The answer must be a single number: how many lines below contain "удаленных".

[Start of section]

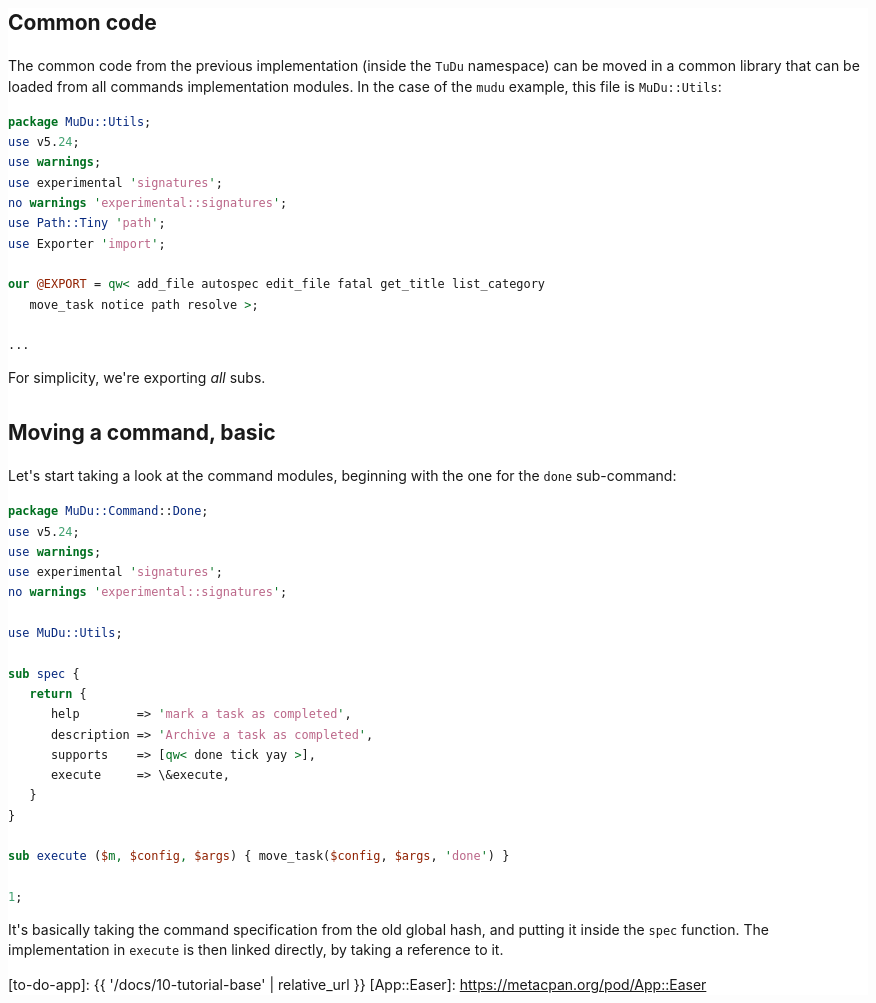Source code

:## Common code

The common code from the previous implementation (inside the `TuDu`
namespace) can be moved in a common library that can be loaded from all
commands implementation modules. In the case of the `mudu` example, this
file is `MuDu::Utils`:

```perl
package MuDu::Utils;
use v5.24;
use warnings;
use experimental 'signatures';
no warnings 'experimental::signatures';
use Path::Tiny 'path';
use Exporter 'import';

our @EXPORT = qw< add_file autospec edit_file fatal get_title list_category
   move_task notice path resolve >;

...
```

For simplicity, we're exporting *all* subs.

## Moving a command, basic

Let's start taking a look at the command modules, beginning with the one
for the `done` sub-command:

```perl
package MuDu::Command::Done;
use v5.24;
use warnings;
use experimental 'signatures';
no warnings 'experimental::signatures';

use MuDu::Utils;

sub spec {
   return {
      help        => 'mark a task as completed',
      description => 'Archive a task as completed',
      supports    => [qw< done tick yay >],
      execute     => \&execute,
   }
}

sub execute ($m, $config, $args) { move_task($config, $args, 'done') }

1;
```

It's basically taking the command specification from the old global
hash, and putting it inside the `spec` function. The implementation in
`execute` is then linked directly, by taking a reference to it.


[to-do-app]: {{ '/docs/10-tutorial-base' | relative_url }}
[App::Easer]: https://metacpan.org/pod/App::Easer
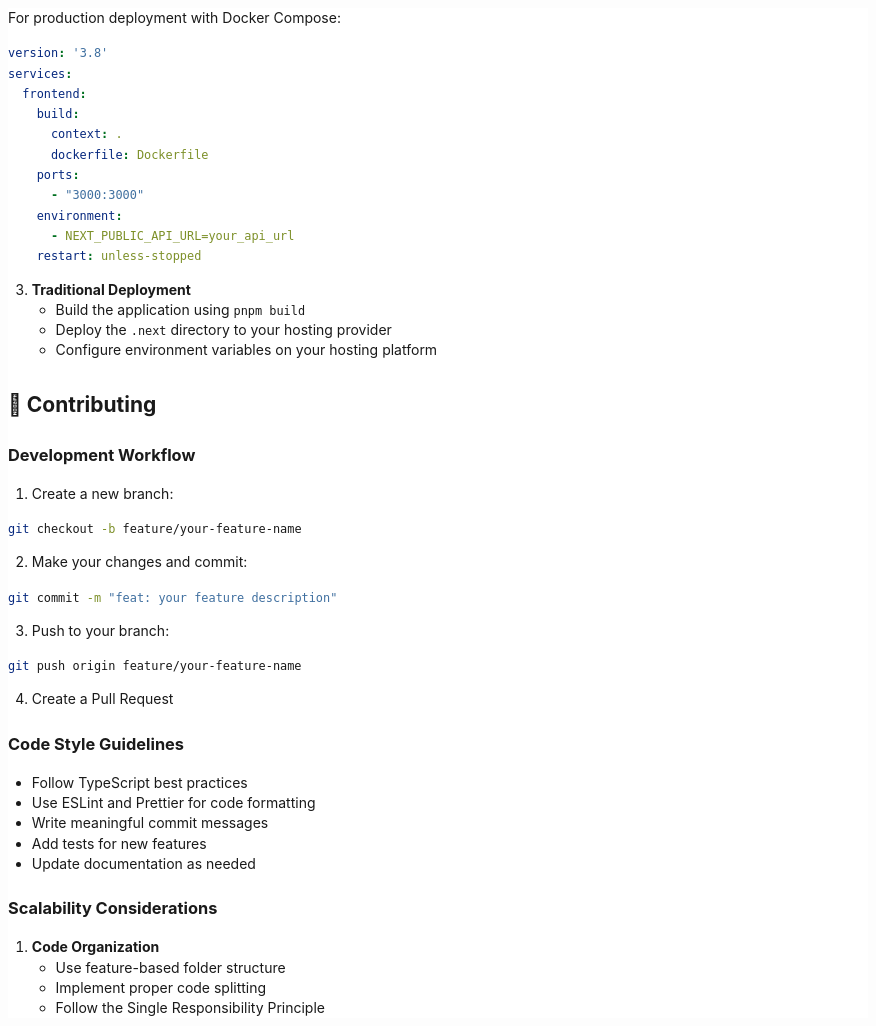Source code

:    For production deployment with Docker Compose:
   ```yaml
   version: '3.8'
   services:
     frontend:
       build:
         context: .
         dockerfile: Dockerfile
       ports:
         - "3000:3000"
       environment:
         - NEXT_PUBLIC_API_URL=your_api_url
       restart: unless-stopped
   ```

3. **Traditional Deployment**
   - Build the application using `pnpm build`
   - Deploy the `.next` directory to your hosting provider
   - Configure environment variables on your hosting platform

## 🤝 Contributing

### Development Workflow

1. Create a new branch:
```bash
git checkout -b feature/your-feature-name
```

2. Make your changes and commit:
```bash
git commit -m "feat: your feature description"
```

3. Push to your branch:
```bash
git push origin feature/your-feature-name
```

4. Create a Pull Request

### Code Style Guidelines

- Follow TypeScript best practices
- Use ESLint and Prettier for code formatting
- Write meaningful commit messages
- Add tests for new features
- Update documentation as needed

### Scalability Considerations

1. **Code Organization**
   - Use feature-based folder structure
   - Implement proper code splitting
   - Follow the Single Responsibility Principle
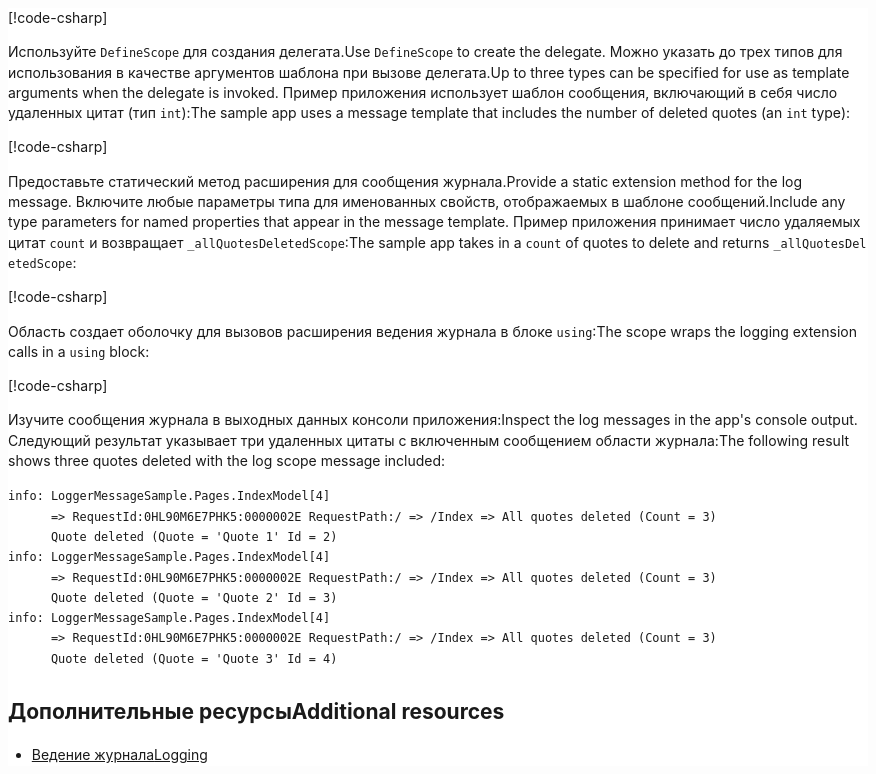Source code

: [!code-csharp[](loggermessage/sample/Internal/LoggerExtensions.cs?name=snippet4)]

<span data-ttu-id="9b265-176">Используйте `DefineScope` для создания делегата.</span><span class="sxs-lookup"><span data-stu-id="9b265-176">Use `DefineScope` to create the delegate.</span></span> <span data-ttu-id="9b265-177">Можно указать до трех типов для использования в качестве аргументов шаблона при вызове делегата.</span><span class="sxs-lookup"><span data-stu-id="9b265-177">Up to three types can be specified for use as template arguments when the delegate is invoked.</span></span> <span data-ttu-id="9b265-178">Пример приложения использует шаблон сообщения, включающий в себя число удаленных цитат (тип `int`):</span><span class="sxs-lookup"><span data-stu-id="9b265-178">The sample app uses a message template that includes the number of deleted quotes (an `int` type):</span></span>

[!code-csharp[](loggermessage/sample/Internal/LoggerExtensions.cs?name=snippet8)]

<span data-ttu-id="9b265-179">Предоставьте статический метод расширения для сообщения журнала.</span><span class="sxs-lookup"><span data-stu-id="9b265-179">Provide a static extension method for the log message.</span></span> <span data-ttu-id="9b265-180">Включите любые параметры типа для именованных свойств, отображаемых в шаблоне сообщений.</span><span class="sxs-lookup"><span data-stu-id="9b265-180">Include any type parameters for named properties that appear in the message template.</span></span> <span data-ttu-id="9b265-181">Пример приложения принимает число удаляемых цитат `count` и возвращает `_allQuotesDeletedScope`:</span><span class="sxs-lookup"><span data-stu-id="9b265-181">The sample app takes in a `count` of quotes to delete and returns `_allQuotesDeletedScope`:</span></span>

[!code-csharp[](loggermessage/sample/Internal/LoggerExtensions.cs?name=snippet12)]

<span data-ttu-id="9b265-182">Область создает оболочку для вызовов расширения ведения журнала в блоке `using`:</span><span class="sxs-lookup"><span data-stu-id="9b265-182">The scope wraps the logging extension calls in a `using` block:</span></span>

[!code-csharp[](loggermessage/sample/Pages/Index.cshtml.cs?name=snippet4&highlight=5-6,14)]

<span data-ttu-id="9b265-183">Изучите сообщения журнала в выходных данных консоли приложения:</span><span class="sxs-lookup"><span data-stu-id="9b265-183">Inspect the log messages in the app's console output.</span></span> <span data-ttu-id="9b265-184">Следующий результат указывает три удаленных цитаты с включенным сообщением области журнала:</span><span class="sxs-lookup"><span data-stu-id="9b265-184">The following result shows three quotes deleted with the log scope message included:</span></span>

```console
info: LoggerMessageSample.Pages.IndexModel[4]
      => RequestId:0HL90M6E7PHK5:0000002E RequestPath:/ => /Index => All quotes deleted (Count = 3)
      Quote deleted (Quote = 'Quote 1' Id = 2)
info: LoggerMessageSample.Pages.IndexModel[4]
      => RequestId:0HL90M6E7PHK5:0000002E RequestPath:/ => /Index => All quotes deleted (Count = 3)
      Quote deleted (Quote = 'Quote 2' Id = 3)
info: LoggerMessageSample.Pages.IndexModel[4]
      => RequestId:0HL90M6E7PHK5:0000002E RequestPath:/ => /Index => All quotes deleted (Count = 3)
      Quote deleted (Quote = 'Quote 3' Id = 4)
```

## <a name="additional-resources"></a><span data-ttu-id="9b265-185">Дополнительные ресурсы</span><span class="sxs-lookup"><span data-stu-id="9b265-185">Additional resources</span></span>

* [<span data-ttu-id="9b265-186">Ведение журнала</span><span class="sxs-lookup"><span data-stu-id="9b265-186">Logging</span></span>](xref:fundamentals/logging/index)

[End of section]

* **Exercise answer**
2